Tun wir all dies darum allezeit gern und mit festlichem Gemüt, und achten wir
darauf, daß wir Gott
unseren Seelengrund von allem Irdischen frei und lauter darbieten, dann werden wir
seiner
lebendigen Gegenwart in uns gewiß.
Das allein ist die wahre Andacht und Versenkung, daß uns nach nichts verlangt, als
Gott im Sinn zu
haben und seiner immerwährenden Gegenwart in uns jederzeit gewiß zu sein.
Das meint der Ruf, daß unsere Zeit allezeit ist.

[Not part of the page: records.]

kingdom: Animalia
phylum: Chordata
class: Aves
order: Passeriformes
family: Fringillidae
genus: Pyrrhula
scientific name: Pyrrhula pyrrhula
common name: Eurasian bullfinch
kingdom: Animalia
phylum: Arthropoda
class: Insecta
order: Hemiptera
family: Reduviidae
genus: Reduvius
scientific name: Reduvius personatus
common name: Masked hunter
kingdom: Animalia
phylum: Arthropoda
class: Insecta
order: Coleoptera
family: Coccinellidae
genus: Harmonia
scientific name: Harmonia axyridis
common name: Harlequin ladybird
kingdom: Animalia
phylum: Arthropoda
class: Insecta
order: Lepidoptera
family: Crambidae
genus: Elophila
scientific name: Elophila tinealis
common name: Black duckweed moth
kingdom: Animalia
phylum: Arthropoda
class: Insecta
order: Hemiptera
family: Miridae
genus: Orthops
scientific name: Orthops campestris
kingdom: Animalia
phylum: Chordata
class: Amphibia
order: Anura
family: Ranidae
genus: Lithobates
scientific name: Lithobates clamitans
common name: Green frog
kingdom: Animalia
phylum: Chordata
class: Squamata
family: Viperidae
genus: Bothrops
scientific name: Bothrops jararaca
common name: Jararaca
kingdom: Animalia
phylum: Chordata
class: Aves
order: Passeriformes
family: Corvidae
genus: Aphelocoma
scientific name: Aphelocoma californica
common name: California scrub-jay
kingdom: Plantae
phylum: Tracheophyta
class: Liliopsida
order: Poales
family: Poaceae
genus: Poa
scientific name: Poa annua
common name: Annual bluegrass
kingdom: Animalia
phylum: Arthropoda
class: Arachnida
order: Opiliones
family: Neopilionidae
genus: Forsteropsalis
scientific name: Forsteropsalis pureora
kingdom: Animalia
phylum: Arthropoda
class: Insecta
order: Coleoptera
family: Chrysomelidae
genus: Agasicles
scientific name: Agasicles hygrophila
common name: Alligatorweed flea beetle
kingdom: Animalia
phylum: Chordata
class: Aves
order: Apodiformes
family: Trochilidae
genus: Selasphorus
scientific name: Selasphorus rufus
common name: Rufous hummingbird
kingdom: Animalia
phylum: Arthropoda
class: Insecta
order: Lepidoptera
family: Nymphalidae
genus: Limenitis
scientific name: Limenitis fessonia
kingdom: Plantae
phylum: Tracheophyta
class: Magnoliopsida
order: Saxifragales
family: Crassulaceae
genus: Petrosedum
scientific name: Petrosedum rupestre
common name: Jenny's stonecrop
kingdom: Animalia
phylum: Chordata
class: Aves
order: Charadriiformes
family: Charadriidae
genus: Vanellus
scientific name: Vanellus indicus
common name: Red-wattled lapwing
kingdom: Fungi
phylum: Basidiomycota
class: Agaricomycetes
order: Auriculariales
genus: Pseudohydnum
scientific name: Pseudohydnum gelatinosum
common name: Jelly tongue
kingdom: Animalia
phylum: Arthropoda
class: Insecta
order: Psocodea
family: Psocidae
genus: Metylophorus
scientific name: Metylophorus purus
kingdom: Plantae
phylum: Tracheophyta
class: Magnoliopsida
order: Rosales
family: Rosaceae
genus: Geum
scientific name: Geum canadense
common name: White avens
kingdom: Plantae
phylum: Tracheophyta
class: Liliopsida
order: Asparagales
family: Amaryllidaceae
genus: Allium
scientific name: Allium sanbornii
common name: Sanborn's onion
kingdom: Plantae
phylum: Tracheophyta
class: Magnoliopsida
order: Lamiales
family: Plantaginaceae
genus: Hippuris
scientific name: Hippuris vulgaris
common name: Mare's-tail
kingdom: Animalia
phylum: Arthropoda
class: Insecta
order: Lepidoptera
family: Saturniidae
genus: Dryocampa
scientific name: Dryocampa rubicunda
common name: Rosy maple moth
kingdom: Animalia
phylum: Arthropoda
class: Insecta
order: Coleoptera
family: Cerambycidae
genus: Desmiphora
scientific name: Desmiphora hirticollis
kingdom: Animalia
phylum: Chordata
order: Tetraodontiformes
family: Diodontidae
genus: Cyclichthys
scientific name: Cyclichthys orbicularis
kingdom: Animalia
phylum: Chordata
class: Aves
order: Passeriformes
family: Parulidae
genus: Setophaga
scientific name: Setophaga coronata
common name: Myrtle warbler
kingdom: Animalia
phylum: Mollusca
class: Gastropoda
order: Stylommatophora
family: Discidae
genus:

Und dafür sollten wir Gott
allezeit danken, daß er
uns als seine Kinder gerufen und berufen hat, jederzeit am Fest des Ewigen Lebens
teilzunehmen,
und eingeladen, immerfort in seinem ewigen Reiche zu bleiben.
Wenden wir darum allen Fleiß darauf, uns zu bereiten und stets bereit zu halten,
daß Gott sich in
uns offenbare und wir mit unserem ganzen Wesen am Fest des Ewigen Lebens teil haben
in unseren
Gebeten wie in unseren Werken, die wir nun einmal auf Erden tun müssen.
Dann empfinden und erfahren wir in Wahrheit die ewige Festzeit Gottes allezeit als
gegenwärtig,
fühlen uns ganz Gott zu eigen und niemandem sonst, und wissen uns als Kinder Gottes
im Reich
des Ewigen Lebens.
Dann ist Gott jederzeit mit uns und in uns: wir sind in ihm und er ist in uns –
hier in der Zeit und
dort in der Ewigkeit und nimmer endenden Seligkeit!
Daß uns allen dies zuteil werde, dazu verhelfe uns Gott!